◆ Exercise goal:
All of the data below is to be returned unaltered.

◆ Records from a collection:
# # # # #
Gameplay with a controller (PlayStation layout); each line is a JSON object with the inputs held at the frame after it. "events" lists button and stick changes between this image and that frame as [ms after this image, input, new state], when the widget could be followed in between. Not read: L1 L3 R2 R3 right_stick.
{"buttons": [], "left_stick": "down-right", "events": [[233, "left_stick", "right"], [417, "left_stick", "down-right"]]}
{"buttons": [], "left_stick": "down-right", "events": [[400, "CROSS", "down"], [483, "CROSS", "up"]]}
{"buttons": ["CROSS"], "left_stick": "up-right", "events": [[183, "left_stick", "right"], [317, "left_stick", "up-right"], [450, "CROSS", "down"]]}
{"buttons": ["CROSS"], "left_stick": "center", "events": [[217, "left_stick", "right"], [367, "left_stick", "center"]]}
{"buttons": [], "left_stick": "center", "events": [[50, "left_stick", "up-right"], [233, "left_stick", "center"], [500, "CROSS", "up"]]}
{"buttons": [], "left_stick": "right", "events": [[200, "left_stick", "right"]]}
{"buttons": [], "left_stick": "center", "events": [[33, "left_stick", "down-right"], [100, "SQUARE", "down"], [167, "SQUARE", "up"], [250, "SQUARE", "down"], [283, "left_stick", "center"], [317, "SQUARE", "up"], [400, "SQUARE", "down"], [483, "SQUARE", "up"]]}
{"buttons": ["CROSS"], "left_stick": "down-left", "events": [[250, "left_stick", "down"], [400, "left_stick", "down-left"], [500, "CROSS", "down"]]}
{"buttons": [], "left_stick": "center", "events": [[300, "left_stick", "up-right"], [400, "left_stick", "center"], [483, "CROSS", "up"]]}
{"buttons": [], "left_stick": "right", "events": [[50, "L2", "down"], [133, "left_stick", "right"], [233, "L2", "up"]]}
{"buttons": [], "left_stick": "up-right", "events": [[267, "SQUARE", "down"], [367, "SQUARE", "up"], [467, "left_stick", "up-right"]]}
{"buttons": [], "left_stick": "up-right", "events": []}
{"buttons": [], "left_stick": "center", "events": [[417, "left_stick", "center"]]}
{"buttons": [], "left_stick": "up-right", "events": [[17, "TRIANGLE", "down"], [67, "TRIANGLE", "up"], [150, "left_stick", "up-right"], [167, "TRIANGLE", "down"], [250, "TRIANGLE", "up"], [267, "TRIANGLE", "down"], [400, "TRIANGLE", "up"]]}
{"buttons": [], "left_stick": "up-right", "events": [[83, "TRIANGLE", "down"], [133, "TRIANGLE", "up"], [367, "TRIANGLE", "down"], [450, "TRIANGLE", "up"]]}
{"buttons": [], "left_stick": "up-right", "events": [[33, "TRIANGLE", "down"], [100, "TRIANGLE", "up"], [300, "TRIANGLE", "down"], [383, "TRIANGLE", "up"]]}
# # # # #
◆ Solved problem:
Gameplay with a controller (PlayStation layout); each line is a JSON object with the inputs held at the frame after it. "events" lists button and stick changes between this image and that frame as [ms after this image, input, new state], when the widget could be followed in between. Not read: L1 L3 R2 R3 right_stick.
{"buttons": [], "left_stick": "down-right", "events": [[233, "left_stick", "right"], [417, "left_stick", "down-right"]]}
{"buttons": [], "left_stick": "down-right", "events": [[400, "CROSS", "down"], [483, "CROSS", "up"]]}
{"buttons": ["CROSS"], "left_stick": "up-right", "events": [[183, "left_stick", "right"], [317, "left_stick", "up-right"], [450, "CROSS", "down"]]}
{"buttons": ["CROSS"], "left_stick": "center", "events": [[217, "left_stick", "right"], [367, "left_stick", "center"]]}
{"buttons": [], "left_stick": "center", "events": [[50, "left_stick", "up-right"], [233, "left_stick", "center"], [500, "CROSS", "up"]]}
{"buttons": [], "left_stick": "right", "events": [[200, "left_stick", "right"]]}
{"buttons": [], "left_stick": "center", "events": [[33, "left_stick", "down-right"], [100, "SQUARE", "down"], [167, "SQUARE", "up"], [250, "SQUARE", "down"], [283, "left_stick", "center"], [317, "SQUARE", "up"], [400, "SQUARE", "down"], [483, "SQUARE", "up"]]}
{"buttons": ["CROSS"], "left_stick": "down-left", "events": [[250, "left_stick", "down"], [400, "left_stick", "down-left"], [500, "CROSS", "down"]]}
{"buttons": [], "left_stick": "center", "events": [[300, "left_stick", "up-right"], [400, "left_stick", "center"], [483, "CROSS", "up"]]}
{"buttons": [], "left_stick": "right", "events": [[50, "L2", "down"], [133, "left_stick", "right"], [233, "L2", "up"]]}
{"buttons": [], "left_stick": "up-right", "events": [[267, "SQUARE", "down"], [367, "SQUARE", "up"], [467, "left_stick", "up-right"]]}
{"buttons": [], "left_stick": "up-right", "events": []}
{"buttons": [], "left_stick": "center", "events": [[417, "left_stick", "center"]]}
{"buttons": [], "left_stick": "up-right", "events": [[17, "TRIANGLE", "down"], [67, "TRIANGLE", "up"], [150, "left_stick", "up-right"], [167, "TRIANGLE", "down"], [250, "TRIANGLE", "up"], [267, "TRIANGLE", "down"], [400, "TRIANGLE", "up"]]}
{"buttons": [], "left_stick": "up-right", "events": [[83, "TRIANGLE", "down"], [133, "TRIANGLE", "up"], [367, "TRIANGLE", "down"], [450, "TRIANGLE", "up"]]}
{"buttons": [], "left_stick": "up-right", "events": [[33, "TRIANGLE", "down"], [100, "TRIANGLE", "up"], [300, "TRIANGLE", "down"], [383, "TRIANGLE", "up"]]}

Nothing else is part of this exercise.